Your main image, bullet points, A+ content, reviews, and pricing are not just "listing optimization." They are advertising inputs. Every element that affects your predicted CTR and CVR directly affects your Ad Rank and your effective CPC. Improving your listing is, in a very real sense, improving your ad performance.

A Better Listing Lowers Your Effective CPC

Because Ad Rank = Bid × Relevance, a higher relevance score means you can achieve the same Ad Rank with a lower bid. Over thousands of auctions, this compounds into a significant cost advantage. Two sellers in the same category, targeting the same keywords, will pay systematically different CPCs if their listings have different predicted performance.

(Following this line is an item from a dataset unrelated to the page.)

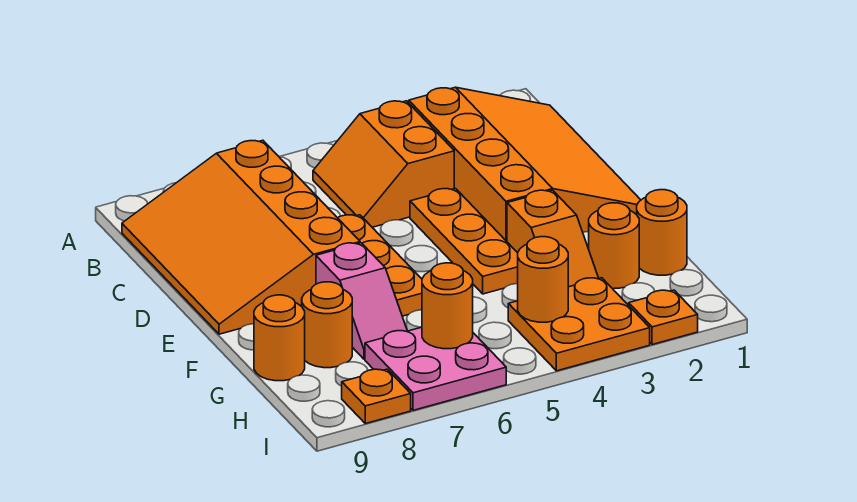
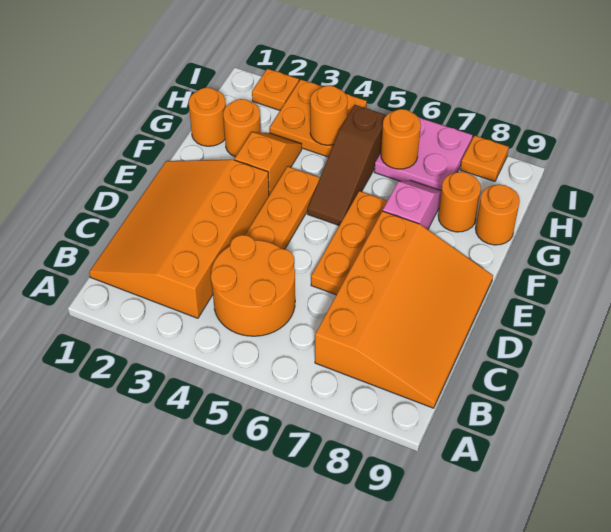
orange slope B4:C5 level 1 top 4 -> orange round brick B4:C5 level 1
none -> brown slope F5:H5 level 1 top H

Dynamic Bidding Rewards Strong Converters

When you use "Up and Down" dynamic bidding, Amazon is more aggressive about increasing your bid for high-value placements if your product has strong historical conversion data. Good converters get more impressions in premium placements. Poor converters get throttled. This creates a compounding advantage for products that convert well.

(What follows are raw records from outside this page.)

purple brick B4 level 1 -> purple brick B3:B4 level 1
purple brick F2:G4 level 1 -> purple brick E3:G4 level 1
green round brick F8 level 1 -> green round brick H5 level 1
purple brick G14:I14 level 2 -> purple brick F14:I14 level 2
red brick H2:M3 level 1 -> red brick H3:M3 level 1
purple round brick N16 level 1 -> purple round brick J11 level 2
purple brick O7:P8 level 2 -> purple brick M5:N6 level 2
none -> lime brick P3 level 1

ROAS Targets Need Headroom

With the 25% ROAS guardrail in place, campaigns operating near breakeven need careful monitoring. If your target ROAS is close to 25%, normal performance variance could trigger the guardrail and reduce your impressions. Build headroom into your targets to avoid unexpected throttling.

You Compete Against Amazon's Prediction, Not Just Other Bids

Even if you outbid every competitor, Amazon's model may predict that your ad will perform poorly for a given query — and suppress it or charge you more accordingly. You are always competing against Amazon's prediction engine in addition to competing against other advertisers.

The Core Strategy

Stop thinking of ads and listing optimization as separate activities. They are two halves of the same system. Your listing quality determines your relevance score. Your relevance score determines your Ad Rank. Your Ad Rank determines your placement and your CPC. Advertising and listing optimization are the same discipline.

Key Takeaways
  • Amazon's ad auction is not highest-bid-wins. Ad Rank equals Bid times Relevance Score, where relevance is predicted CTR and CVR computed per query in real time.
  • Amazon uses deep learning models (PACC) that predict click and conversion rates simultaneously, with explicit position bias correction to ensure fair auction outcomes.
  • A lower bid with a stronger listing systematically beats a higher bid with a weaker listing. Listing quality is an advertising lever that directly reduces your effective CPC.
  • Dynamic bidding adjusts your bids in real time — up to 100% higher for top-of-search if Amazon predicts a conversion, and down to zero for low-value impressions.
  • The 25% ROAS guardrail will automatically throttle underperforming campaigns after 30 days and 30 conversions. Build headroom into your ROAS targets.
  • Real auctions operate under partial information and uncertainty. The auction mechanism itself is evolving through machine learning. Strategies built on listing fundamentals will remain robust; strategies built on exploiting system quirks will not.